DOCUMENT EXTRACT:
= Beginning of Section =
Bottom line, credibility matters, even when all we have is speculation. None of us can really say for sure what is under the hood here; even what I am saying has to be speculative, but it's still probably much closer to accurate than some of the freely-available wild-ass guessing we might see.

But go ahead, its a free choice for anyone to make, as to what they might accept as their truth. it won't hurt my feelings at all if you'd rather believe something else. No evangelist reaches everybody. Bet the horses as you see them; just remember that racetracks can always still stay in business based on how those bets are placed.


----------



## Laxguy (Dec 2, 2010)

This reply reminds me that I asked you a question following a similar post of yours, wherein you debunked every proposed method of speeding up DVRs. I never saw a reply, and now I cannot recall the thread. Can you?


----------



## Delroy E Walleye (Jun 9, 2012)

Ok. I'm cool with speculation.. Even done it (darkly, I might add) myself when these DVRs started acting nastily, blaming it on everything up to and including "corporate sabotage" which of course was taken the wrong way. The way I meant it was that perhaps some programmer or programmers were on the _competitor's_ dole, not DTV itself.
= End of Section =
Data entries
= Beginning of Section =
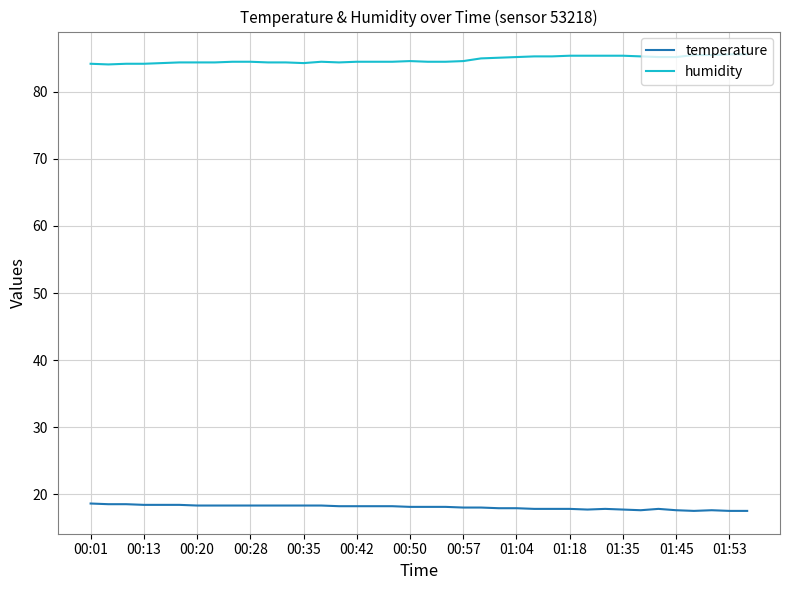

How many lines are shown in the chart?

2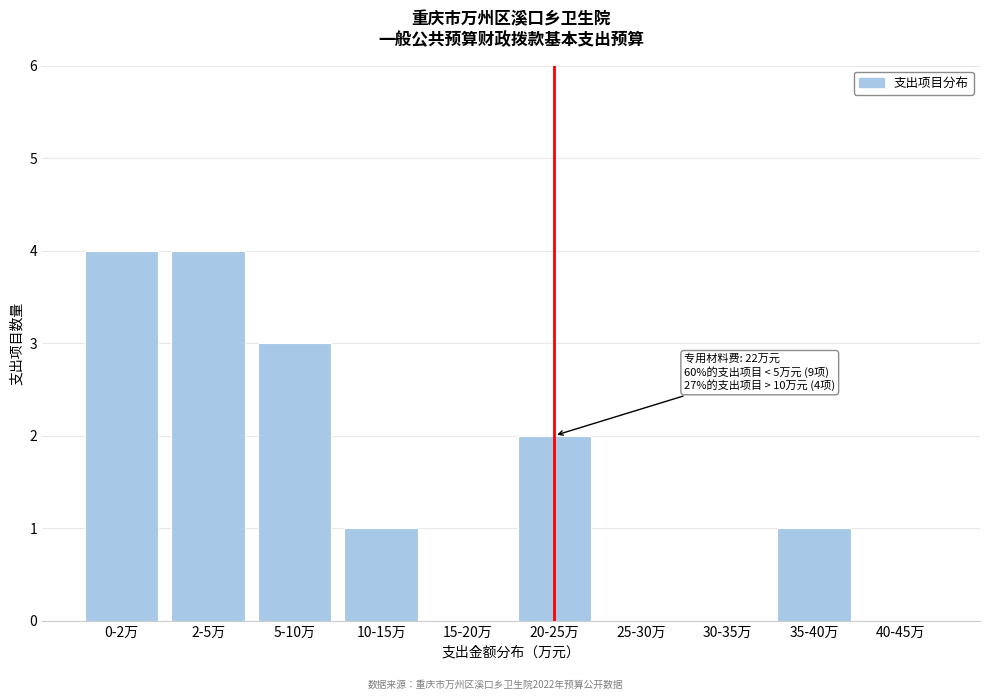

Reading left to right, extract all data points from this chart.

0-2万=4	2-5万=4	5-10万=3	10-15万=1	15-20万=0	20-25万=2	25-30万=0	30-35万=0	35-40万=1	40-45万=0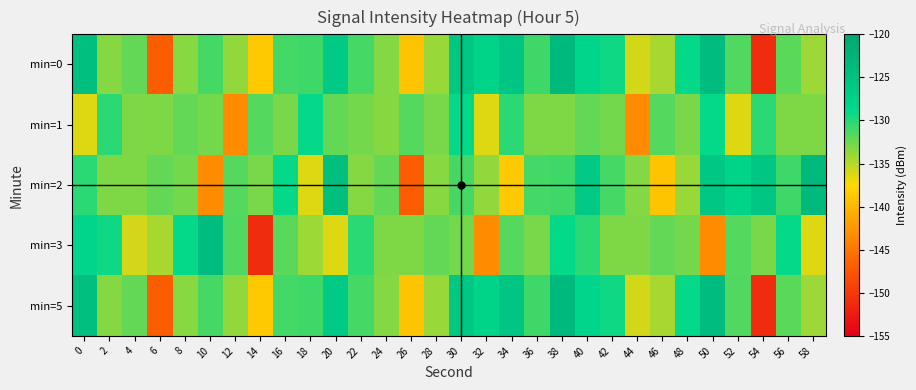

At which category is the sum across all series the highest?

38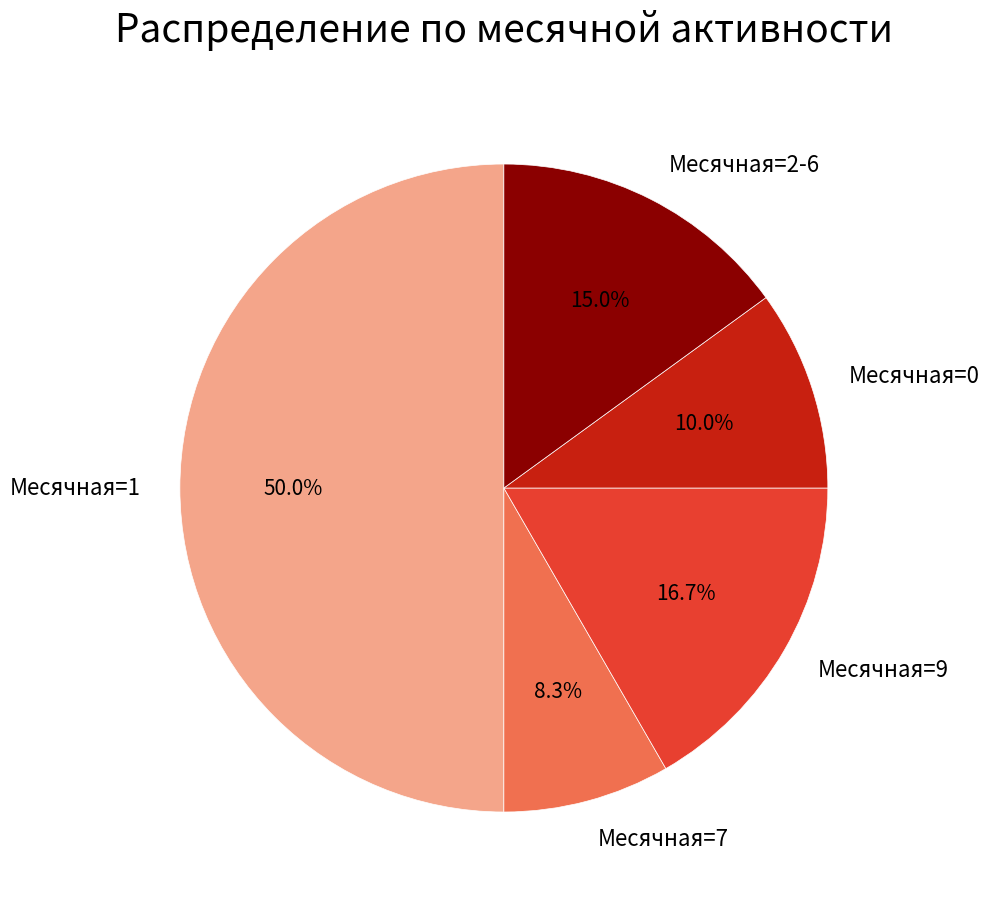

What is the smallest slice in the pie chart?

Месячная=7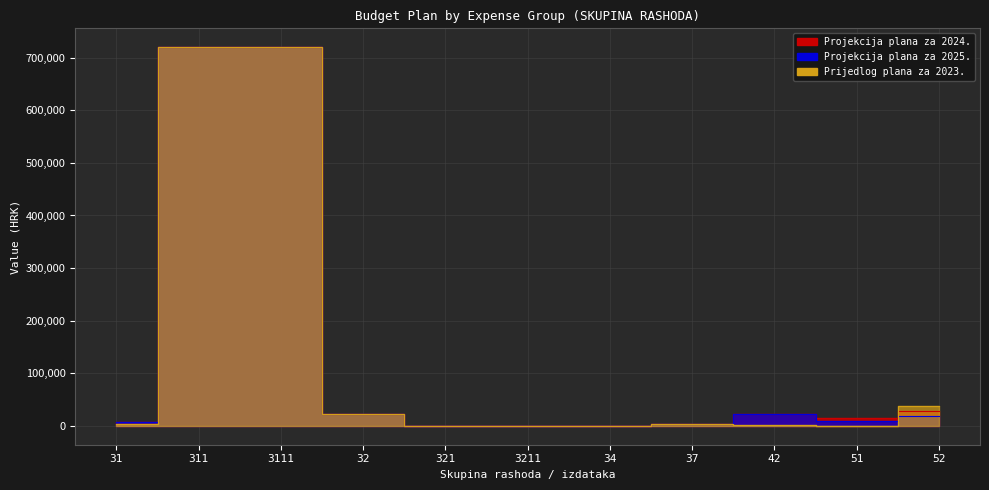

True or false: Projekcija plana za 2025. and Prijedlog plana za 2023. intersect in this chart.

True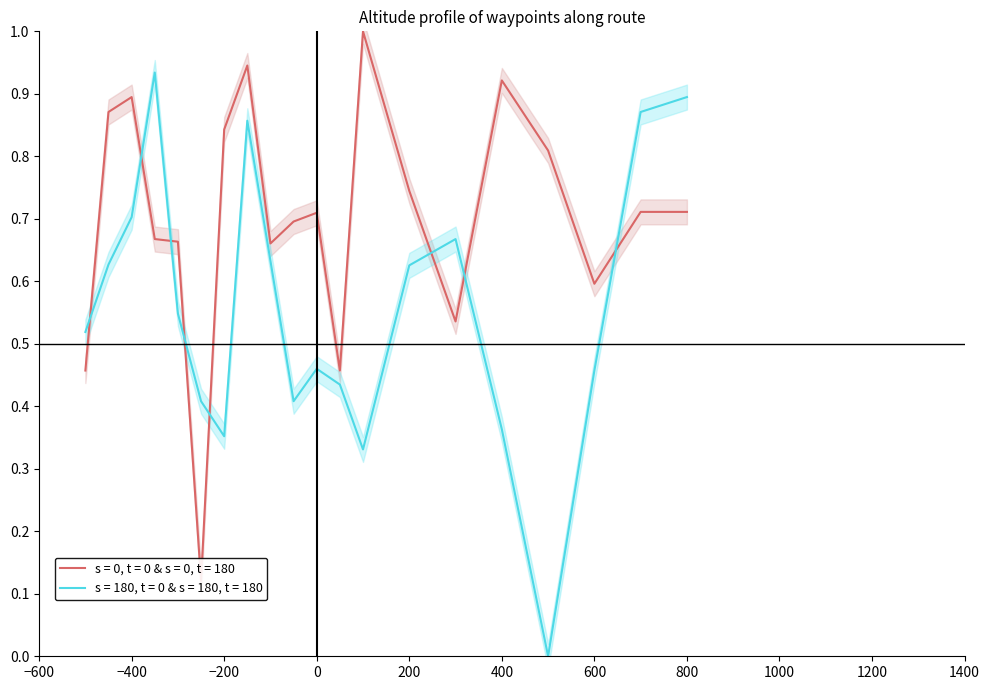

How many times do s = 0, t = 0 & s = 0, t = 180 and s = 180, t = 0 & s = 180, t = 180 cross each other?

8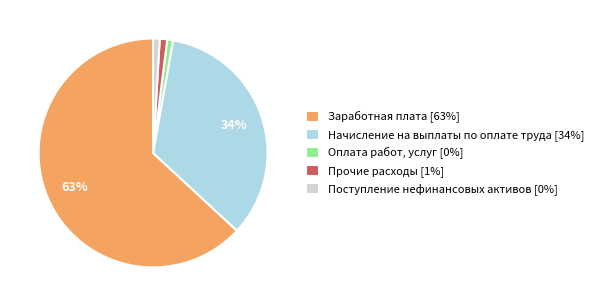

Which has a higher value, Поступление нефинансовых активов [0%] or Заработная плата [63%]?

Заработная плата [63%]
= End of Section =
BRIEF:
In the DVR forum thread, what did Laxguy say the earlier similar post had debunked? The rows have nothing to do with this.

RESPONSE BELOW:
Every proposed method of speeding up DVRs.